Andrea Burgener makes a bold statement in writing that there’s no research showing that eating fibre or whole grains causes less cancer or heart disease (“Standing up to the breakfast police”, July 12).  

Clearly she has not read widely enough. As recently as January 10 this year the UK Guardian reported that no less than the World Health Organisation (WHO) had commissioned a “landmark review” of the subject and the results will “inform forthcoming WHO guidelines” on diet. The research was conducted by a team at the University of Otago led by Prof Jim Mann, who also carried out the previous WHO-commissioned review that subsequently “informed WHO guidance on curbing sugar in the diet, leading to sugar taxes around the world”.

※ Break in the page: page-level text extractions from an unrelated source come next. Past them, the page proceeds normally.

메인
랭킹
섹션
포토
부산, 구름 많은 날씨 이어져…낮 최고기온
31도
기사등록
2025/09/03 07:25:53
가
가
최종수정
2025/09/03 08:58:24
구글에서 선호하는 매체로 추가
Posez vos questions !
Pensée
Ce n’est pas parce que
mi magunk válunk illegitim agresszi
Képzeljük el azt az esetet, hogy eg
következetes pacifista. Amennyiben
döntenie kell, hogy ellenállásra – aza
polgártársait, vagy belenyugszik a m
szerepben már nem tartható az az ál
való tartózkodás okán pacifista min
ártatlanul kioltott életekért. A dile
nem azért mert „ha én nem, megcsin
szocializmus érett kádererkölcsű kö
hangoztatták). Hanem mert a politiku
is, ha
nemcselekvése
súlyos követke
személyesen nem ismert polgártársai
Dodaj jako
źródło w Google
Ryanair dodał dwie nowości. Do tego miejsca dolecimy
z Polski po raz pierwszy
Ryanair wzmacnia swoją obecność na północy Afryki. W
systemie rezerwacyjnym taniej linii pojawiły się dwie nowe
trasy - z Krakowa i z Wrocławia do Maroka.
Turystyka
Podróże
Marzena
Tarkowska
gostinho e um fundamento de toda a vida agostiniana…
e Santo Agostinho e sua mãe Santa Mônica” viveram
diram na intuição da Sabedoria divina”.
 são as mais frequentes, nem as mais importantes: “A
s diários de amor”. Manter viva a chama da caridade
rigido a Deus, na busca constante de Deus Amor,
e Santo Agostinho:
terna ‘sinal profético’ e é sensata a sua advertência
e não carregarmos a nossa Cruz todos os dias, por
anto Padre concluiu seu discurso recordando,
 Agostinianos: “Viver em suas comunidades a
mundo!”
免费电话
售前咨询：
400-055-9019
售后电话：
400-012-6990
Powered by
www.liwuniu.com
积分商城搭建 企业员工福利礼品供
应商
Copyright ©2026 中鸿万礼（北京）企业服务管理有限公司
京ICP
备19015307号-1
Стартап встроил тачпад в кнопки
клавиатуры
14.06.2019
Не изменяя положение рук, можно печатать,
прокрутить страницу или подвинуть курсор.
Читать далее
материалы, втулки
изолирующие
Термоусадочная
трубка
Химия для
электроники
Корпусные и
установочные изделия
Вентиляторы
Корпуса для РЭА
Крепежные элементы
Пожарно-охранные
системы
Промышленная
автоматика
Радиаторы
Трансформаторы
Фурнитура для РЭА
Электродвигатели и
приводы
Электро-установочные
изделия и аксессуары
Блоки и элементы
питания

I quote from the report: “Mann told The Guardian that the research ‘does contribute to the debate considerably. Here we have got very strong evidence that a high-fibre diet, which for the majority of people is at least high-ish in carbohydrates, has an enormous protective effect. A wide range of diseases, including diabetes, cardiovascular disease and cancer, benefit from a high-carbohydrate diet.’”

Further, “For every 8g increase in dietary fibre eaten per day, total deaths and incidences of coronary heart disease, type 2 diabetes and colorectal cancer decreased by 5%-27%. Protection against stroke and breast cancer also increased.”

Finally, John Cummings, emeritus professor of experimental gastroenterology at the University of Dundee, one of the authors, said: “We now know that fibre does things in the body which give us a credible explanation for how this works.”

On balance, it would appear that there is both good cause for readers to eat their fibre and for Burgener to eat her hat!